As Madoc and his friends left the bedchamber, Dafydd and Rhodri waylaid them in the sunlight outside the wooden building.
Madoc looked at them warily and Svein’s hand slipped stealthily towards the dagger at his belt.
‘We care little for that pack of lies you spun our father,’ snapped Dafydd. ‘But what of this scheme for taking Welshmen and ships off to this fabulous land of yours?’
Madoc looked from one to the other of his half-brothers. He was at a loss to understand them.
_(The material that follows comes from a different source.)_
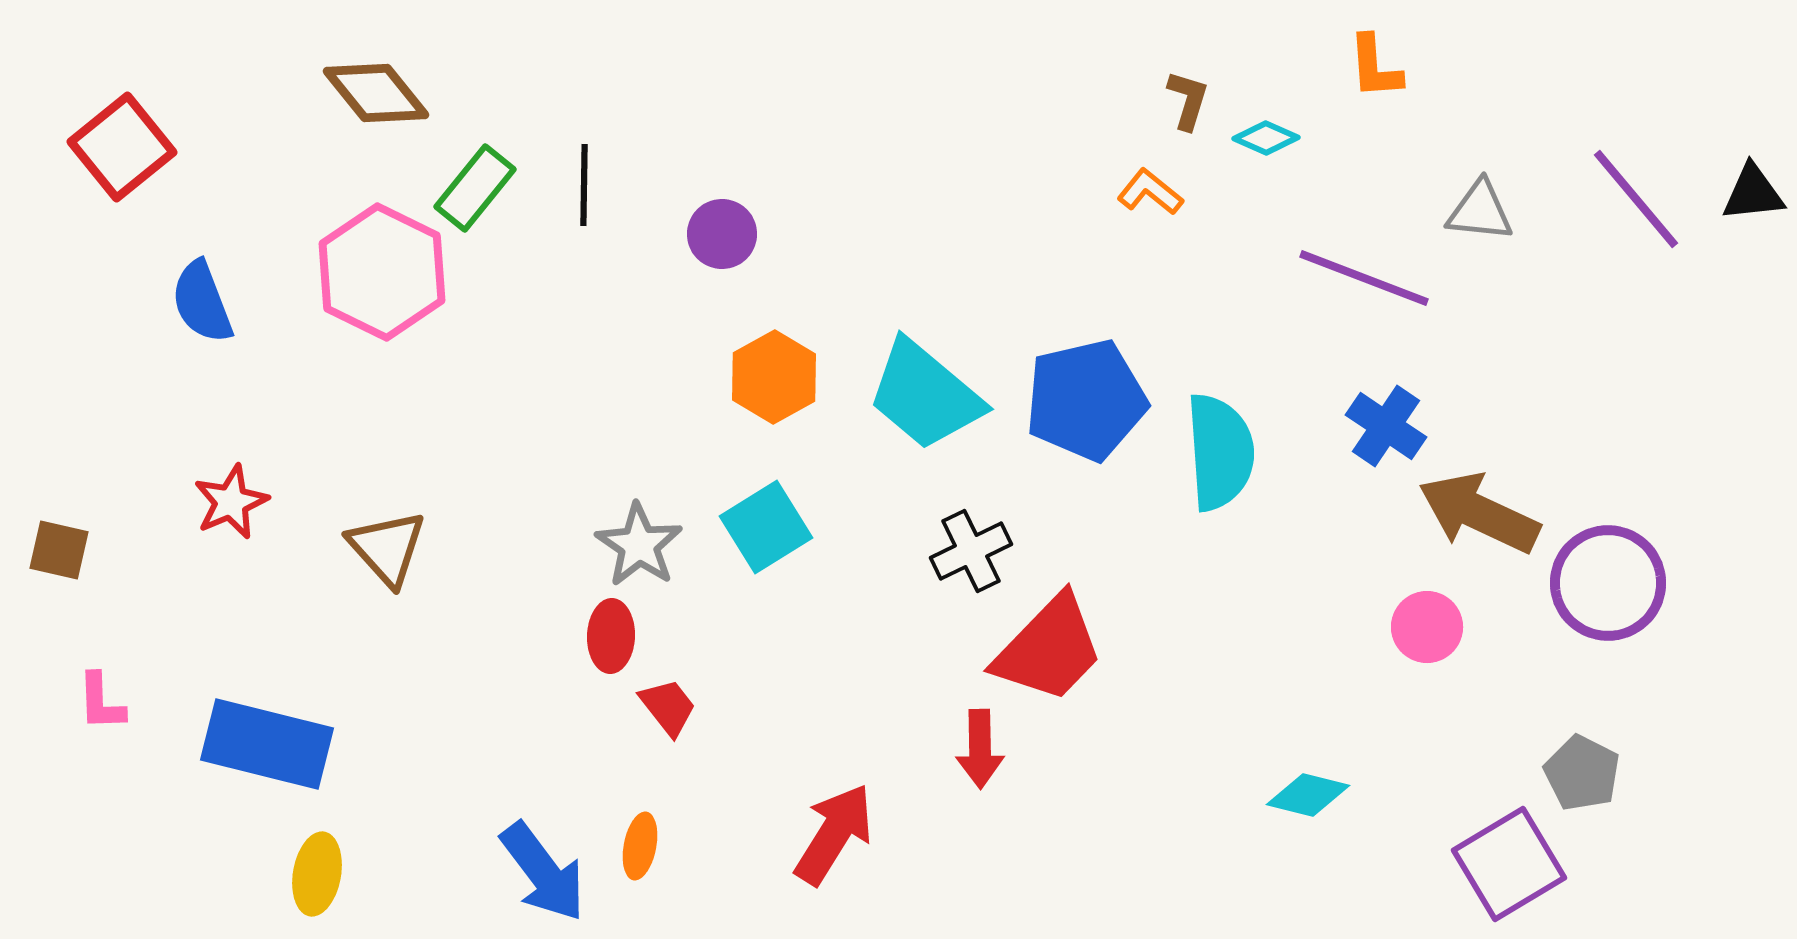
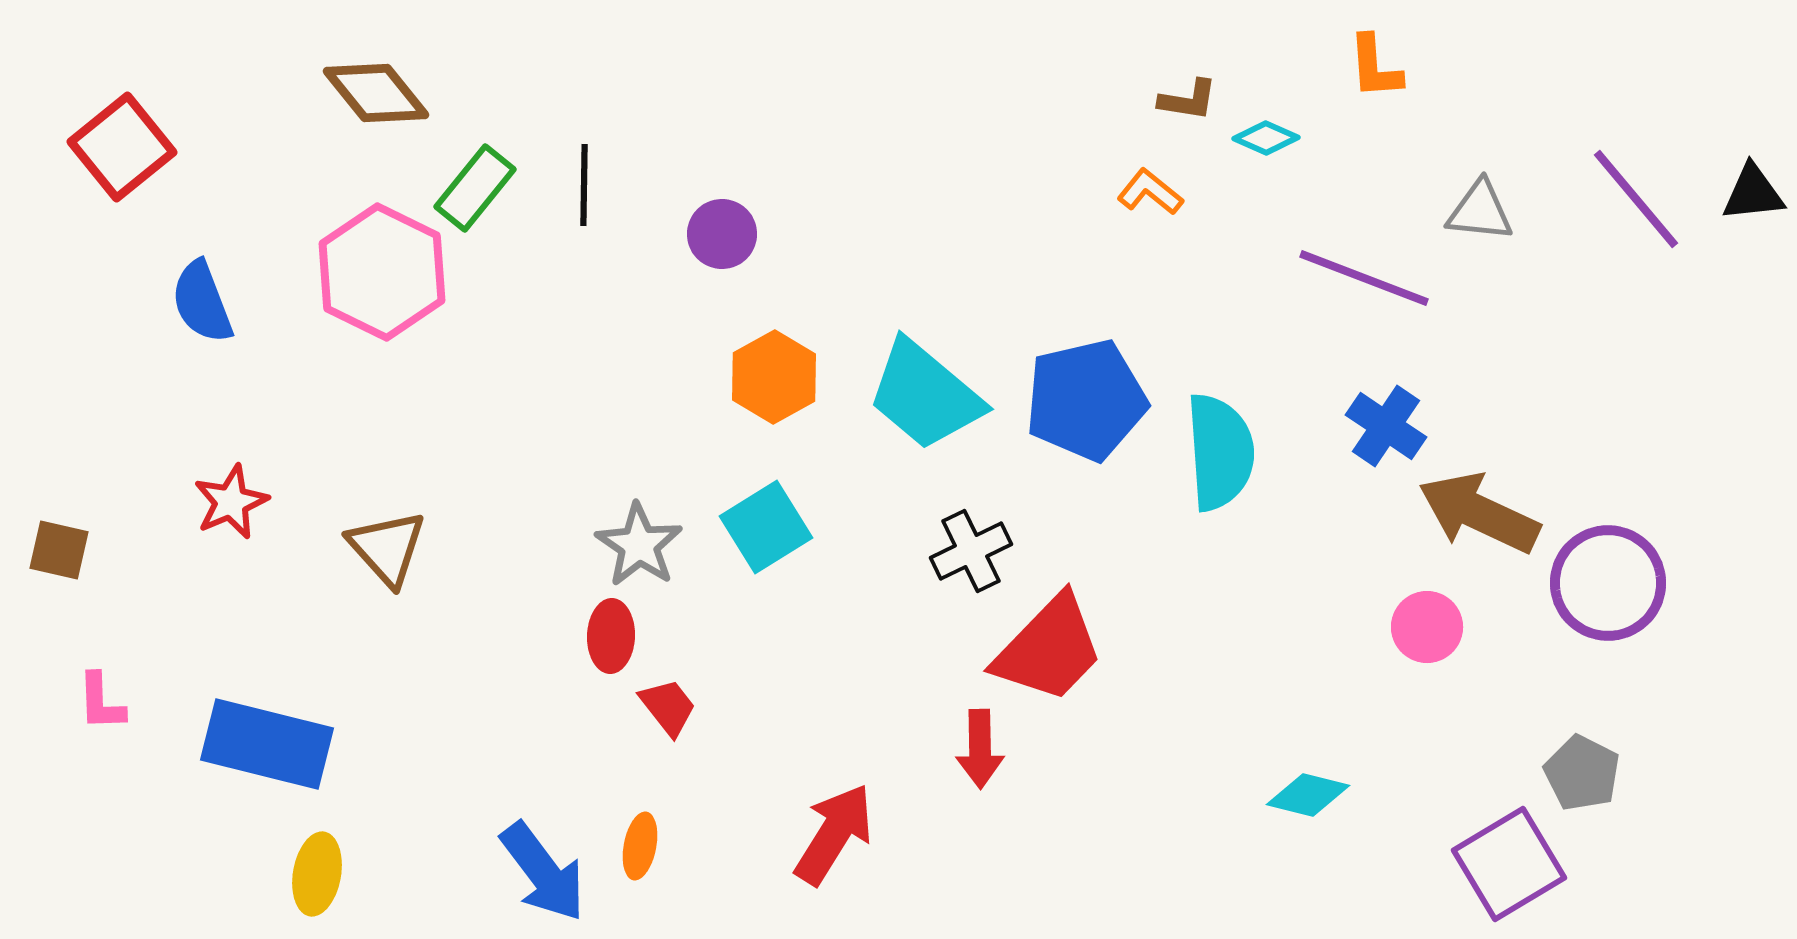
brown L-shape at (1188, 100): rotated 82 degrees clockwise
‘What is it to you, brothers? I shall not trouble you more. Once we leave in the spring I doubt you’ll ever see my face again.’
Rhodri, a fleshy, small-eyed man, spat on the ground.
‘A fine tale, a land three thousand sea miles away. I’ll wager you’ve set up camp on some remote part of the Irish coast – or maybe Cornwall or Brittany. You’re taking men and supplies there, to build up an army against us, eh?’
Madoc’s jaw dropped. It was beyond the wildest bounds of his imagination to think that the ordeals of the past months could be so misconstrued. He was at a loss for words for a moment and the brothers seized on this as evidence of his guilt.